相棒
「私の力を知ったトト様は皆んなの前で、私の力を見せびらかした」
息吹の眼下にはクロミを取り囲み、人々が熱狂している。
「でもな、トト様は私よりも力にばかり次第に夢中になっていったんや」
髭ヅラの背の低い男が、クロミの肩に両手をかけ説き伏せている。
「お前は神に選ばれたのだ。この力で人々を導こう」
クロミは嬉しそうに息吹には見えた。
「でもなこの力を欲しがる人は、トト様が以外にもやっぱり出てくんねん」
争う人々、積み上がっっていく屍達。息吹はもう見たくなかった。このような光景をこの国に訪れてから何度見ただろう。
「なあ、お姉ちゃん。変わり果てた皆んなの姿を数珠に見せられたやろ?」
息吹はハッと振り返りクロミを見つめた。まだ少女のままだ。
「あの怪物の一部なの?……でも、クロミはもっと昔の話でしょ?おかしいよそんなの」
息吹は動揺しながら反論した。クロミは最初の贄と言ったはずだ。
「数珠はな、どこにも居場所の無かった私をあの怪物に呼び寄せたんや。眠っていた私の魂は起こされて、この倭国の現状を知った。お姉ちゃんが私を現世に戻したんや」
「でも、数珠の魂はあの兄弟そのものじゃないの?」
息吹はあの時痛めつけられた事思い出しながら、口の中がなんだか苦くなる様な気がした。
「あいつらはそう思ってるやろな。……でもな、もうあいつら消えかかってんねん。数珠の憎しみの中に。私はな、あいつらの事可哀想とは思わへん。自分で選んだ道やからな。でも、無理矢理怪物にされた他の魂は救いたいんや。それが、私の最期の役目やと思うから」
息吹はあの可哀想な怪物の姿を思い出した。七之助の家族もまだあの中で苦しんでいる筈だ。
「お姉ちゃんはな、逃げ出したりその事後悔したり、ヤケクソになったり、ホンマあほやなあって思う。あんまり見込み無さそうやなって最初は思ってた。でもな、このままじゃ倭国で戦争が始まってまう。それだけはもう勘弁して欲しいんや」
クロミの頬からすうっと涙が流れた。目は真っ黒く、口も引き裂かれている。
「もう時間が無い。私がホンマの化け物になって倭国を滅ぼすか、この国が一つになるか、時は迫ってる。お姉ちゃんお願いや。力を貸して」
息吹はこの国来てから何度も自分の選択を他人に迫られた。その度、心は無理をして承諾し、結果逃げ出したりと散々であった。だが今心に湧き上がるこの気持ちは何だろう。ふつふつと熱くて、強いものが自分の中に湧き上がるのを感じる。
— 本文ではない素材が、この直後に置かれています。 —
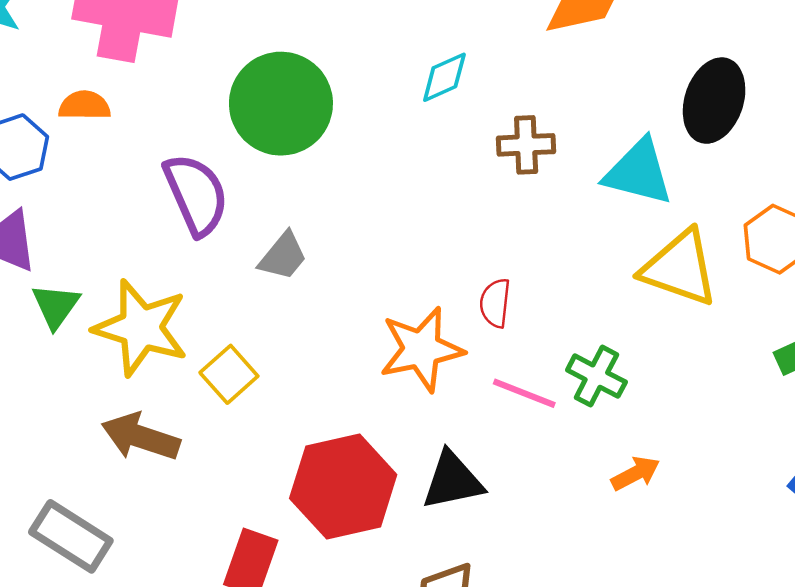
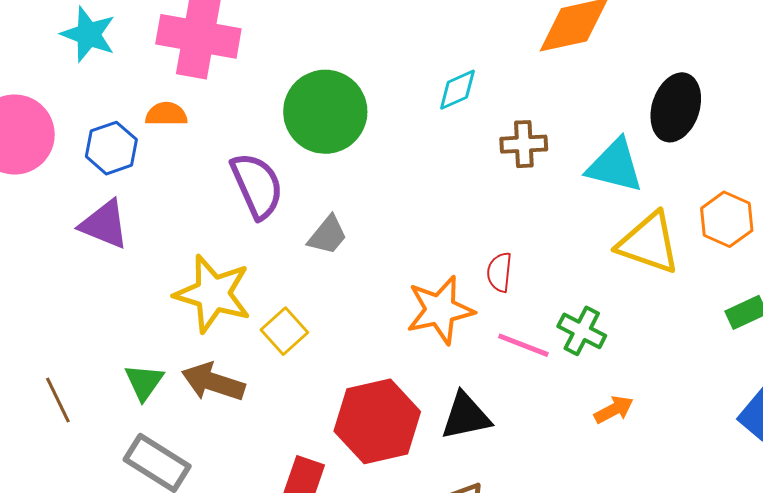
green triangle: (56, 306) -> (144, 382), moved

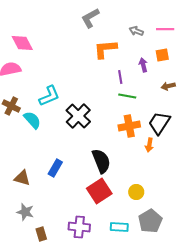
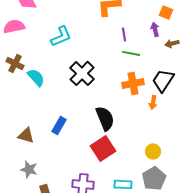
orange square: (162, 55) -> (166, 12), turned 32
purple arrow: (143, 65) -> (155, 29), moved
cyan L-shape: (49, 96) -> (61, 36), moved
yellow circle: (136, 192) -> (153, 151), moved

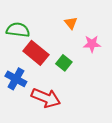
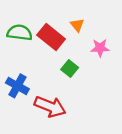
red rectangle: (36, 53) -> (51, 37), moved

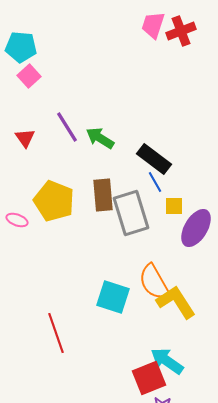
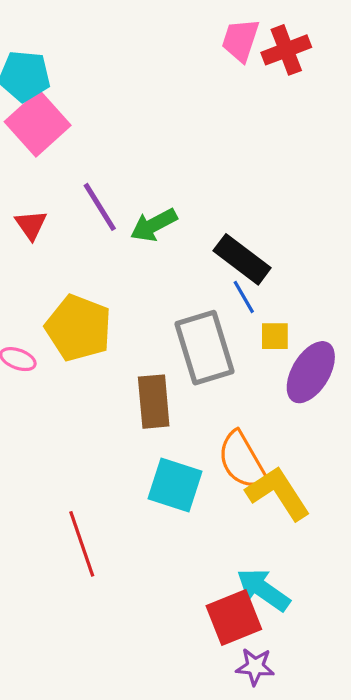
pink square: (29, 76) -> (38, 124), size x1.6
green arrow: (100, 138) -> (154, 225), turned -60
brown rectangle: (103, 195) -> (154, 402), moved

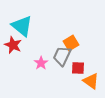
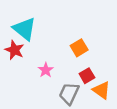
gray trapezoid: (62, 56) -> (69, 94), moved
red square: (78, 68) -> (87, 76), turned -32

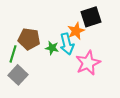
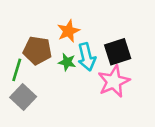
black square: (91, 17) -> (118, 52), moved
orange star: (76, 31) -> (68, 31), moved

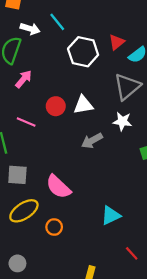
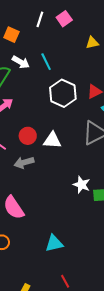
white star: (122, 121) -> (82, 185), moved
gray arrow: (92, 141) -> (24, 163), moved

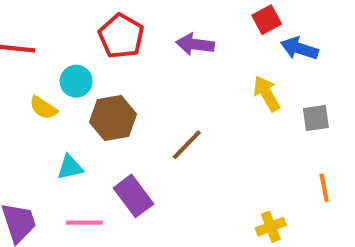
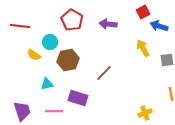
purple rectangle: (133, 196) -> (78, 98), turned -36

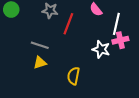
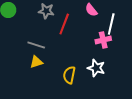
pink cross: (120, 40) -> (103, 40), moved
white star: (101, 49) -> (96, 68), moved

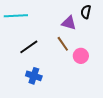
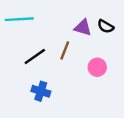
black semicircle: (86, 12) -> (106, 26), moved, turned -72
brown line: (63, 44) -> (65, 50), moved, turned 56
「見込み無さそうって言ってるくせにさ。……人に物を頼むときは、もっと可愛げがあったほうがいいよクロミ」
息吹は最後ニヤリとした。クロミは元の少女の姿戻り、腰に手を当てはあっと溜息を吐いた。
「私らいい相棒になれそうやなお姉ちゃん。これから宜しくな!」
差し出された小さな手を、真っ白な傷だらけの手が握り返した。
ここに最も頼りない子供の同盟が組まれる事となったのであった。